One of the most common complaints and concerns I hear from teachers is kids not following the rules and what to do about classroom management issues. Well, I could tell you how to fix that if you have 5 or so hours…
But we have about 3 minutes together as you read this and head onto your next task….
So, I’d like you to start here: with teaching partnerships.
Now I’m not talking about some hairy fairy, touchy feely “feel good about being yourself” partnership (though that’s a nice side-effect!), but partnerships that actually support kids in learning more content and becoming more engaged and remaining more engaged.
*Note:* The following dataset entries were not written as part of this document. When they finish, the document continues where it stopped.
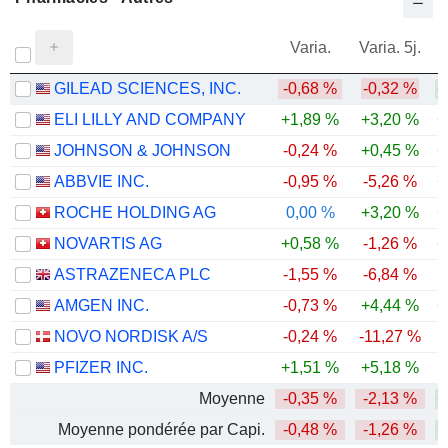
Varia.
Varia. 5j.
GILEAD SCIENCES, INC.
-0,68 %
-0,32 %
+
ELI LILLY AND COMPANY
+1,89 %
+3,20 %
+
JOHNSON & JOHNSON
-0,24 %
+0,45 %
+
ABBVIE INC.
-0,95 %
-5,26 %
+
ROCHE HOLDING AG
0,00 %
+3,20 %
+
NOVARTIS AG
+0,58 %
-1,26 %
+
ASTRAZENECA PLC
-1,55 %
-6,84 %
AMGEN INC.
-0,73 %
+4,44 %
+
NOVO NORDISK A/S
-0,24 %
-11,27 %
PFIZER INC.
+1,51 %
+5,18 %
Moyenne
-0,35 %
-2,13 %
+
Moyenne pondérée par Capi.
-0,48 %
-1,26 %
+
So, when I’m working with teachers, I give them these simple steps as they teach kids how to partner:
- Practice precision partnering
- Have a physical signal that partnerships are taking place
- Designated “Partner 1” and “Partner 2” and address questions to one or the other
- Give think-time prior to responses
- Use written responses prior to partnership so that students have fodder for discussion
- Establish a “no opt-out” policy and be consistent in enforcing it
- Teacher partners with struggling students or disruptive students
- Change partnerships periodically
- Listen in to discussion to determine whether students are grasping the concepts or if re-teaching is necessary
WARNING: IF YOU ARE THE KIND OF EDUCATOR WHO THINKS “OH MY KIDS CAN’T PARTNER”, THEN I’LL TELL YOU WHAT: THEY WON’T! Not because they can’t, but because you THINK they can’t!
All kids can partner, BUT it takes practice. It takes time to refine. It takes patience.
So, as you establish the partnerships over several weeks or you’re working to refine partnerships that you’ve already established, give yourself a break. Sometimes it fails miserably and then the next day partnering is beautiful. Then the next day it’s “meh…” and then the next day it’s like your kids invented partnering, it looks so beautiful.
The trick is this: practice the partnerships as long as it takes to become a habit. A habit that is so engrained that you pop in and out of the partnerships during instruction and not lose any instructional time.